In 1998, he won a Philadelphia Chapter Award from the American Institute of Architects for his work on the Frankford Transportation Center. “Architecture is important,” he wrote. “It is both a tool and an expression of civilization. “

Mr. Kopple began his career in 1960 as a project designer with the Vincent G. Kling Partnership, based in Philadelphia, and eventually became a partner and director. He founded Kopple, Sheward & Day in 1975 and DPK & A in 1984.

In 2008, DPK & A merged with Kansas City-based engineering company TranSystems. In 2014, he founded DPK.aia, a consulting firm in strategic planning and architecture.

As the lead architect of the 1998 redesign of the Philadelphia International Airport, he had to quickly move passengers to their departure gates and get them to linger in the mall for a bit.

“Retailers aim to create turmoil, to do things that slow people down,” Mr. Kopple told The Inquirer in 1998. “Our goal had to be efficiency… [answering] questions like where our treadmill belongs to keep people moving if they need to. “

In 1993, shortly after his company spearheaded a four-year, $ 100 million restoration of 30th Street Station, Mr. Kopple was commissioned to renovate the dark and dirty concourse under the suburban station.

“It is not just a cleaning plan, but to make the whole hall cleaner … so that the entire character of the hall level is improved,” Mr Kopple told the Daily News in 1993.

Born June 10, 1934 in Philadelphia, Mr. Kopple grew up in Elkins Park and met his future wife, Jan MacVaugh, in his sophomore year. As a teenager he became interested in the structure of buildings and was editor of the student newspaper at Cheltenham High School.

He attended Princeton University as an ROTC cadet and obtained a bachelor’s and master’s degree in architecture. He joined the Air Force in 1958, married Jan in December before his deployment, and returned to Philadelphia in 1960 after his tour ended.

Mr. Kopple has served on the Board of Directors of the Philadelphia and Pennsylvania Sections of the American Institute of Architects, President of the Association of Princeton Graduate Alumni, and President and Director of the Carpenters’ Company of Philadelphia.

“Architecture shouldn’t be taken lightly, but it can often be fun for the user and the producer. “

Mr.
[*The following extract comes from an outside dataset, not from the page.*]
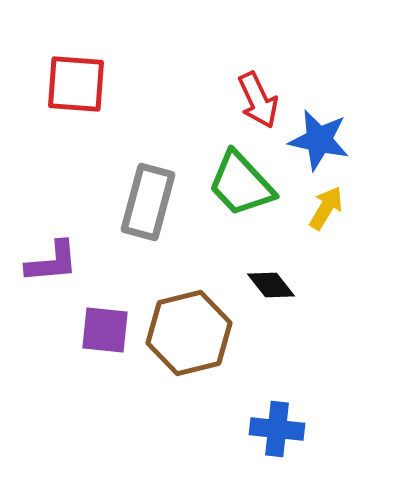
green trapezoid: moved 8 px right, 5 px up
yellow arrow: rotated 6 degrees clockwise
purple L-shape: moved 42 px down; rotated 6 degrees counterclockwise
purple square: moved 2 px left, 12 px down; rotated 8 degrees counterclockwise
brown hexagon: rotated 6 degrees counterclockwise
Kopple

He served on the committee of the Philadelphia Planning Commission and was a founding member of the Charter High School of Architecture and Design. He and his wife raised their daughters Kim and Kristin in Chestnut Hill.

“He let the others take the limelight,” said his wife. “He promoted me and helped me be the best I can be. He was a wonderful old school gentleman.
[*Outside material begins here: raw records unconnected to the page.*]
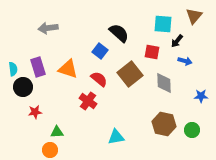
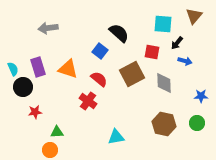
black arrow: moved 2 px down
cyan semicircle: rotated 16 degrees counterclockwise
brown square: moved 2 px right; rotated 10 degrees clockwise
green circle: moved 5 px right, 7 px up
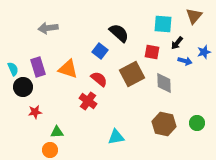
blue star: moved 3 px right, 44 px up; rotated 16 degrees counterclockwise
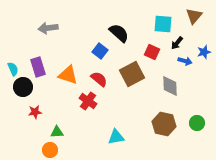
red square: rotated 14 degrees clockwise
orange triangle: moved 6 px down
gray diamond: moved 6 px right, 3 px down
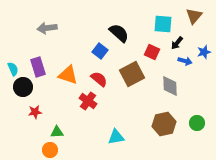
gray arrow: moved 1 px left
brown hexagon: rotated 25 degrees counterclockwise
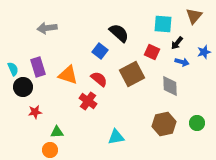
blue arrow: moved 3 px left, 1 px down
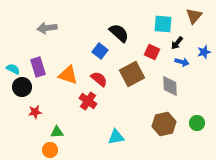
cyan semicircle: rotated 40 degrees counterclockwise
black circle: moved 1 px left
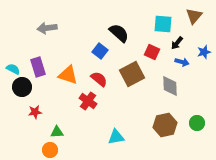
brown hexagon: moved 1 px right, 1 px down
Away from his drawing table, Mr. Kopple regularly attended the Philadelphia Orchestra and read mysteries and biographies. He was interested in European history, urban planning and outer space.

He loved Gilbert and Sullivan’s operas, drew in pen and ink, and painted in watercolors. He was rarely seen without a tie and jacket, and he adored his Labradors.

“He was extremely kind and upbeat,” his wife said. “And he was always ready for anything.”

In addition to his wife and daughters, Mr Kopple is survived by three grandchildren and other family members. A brother died earlier.

The services were private.

Donations in his name can be made to the Carpenters’ Company of Philadelphia, 320 Chestnut St., Philadelphia, Pennsylvania 19106.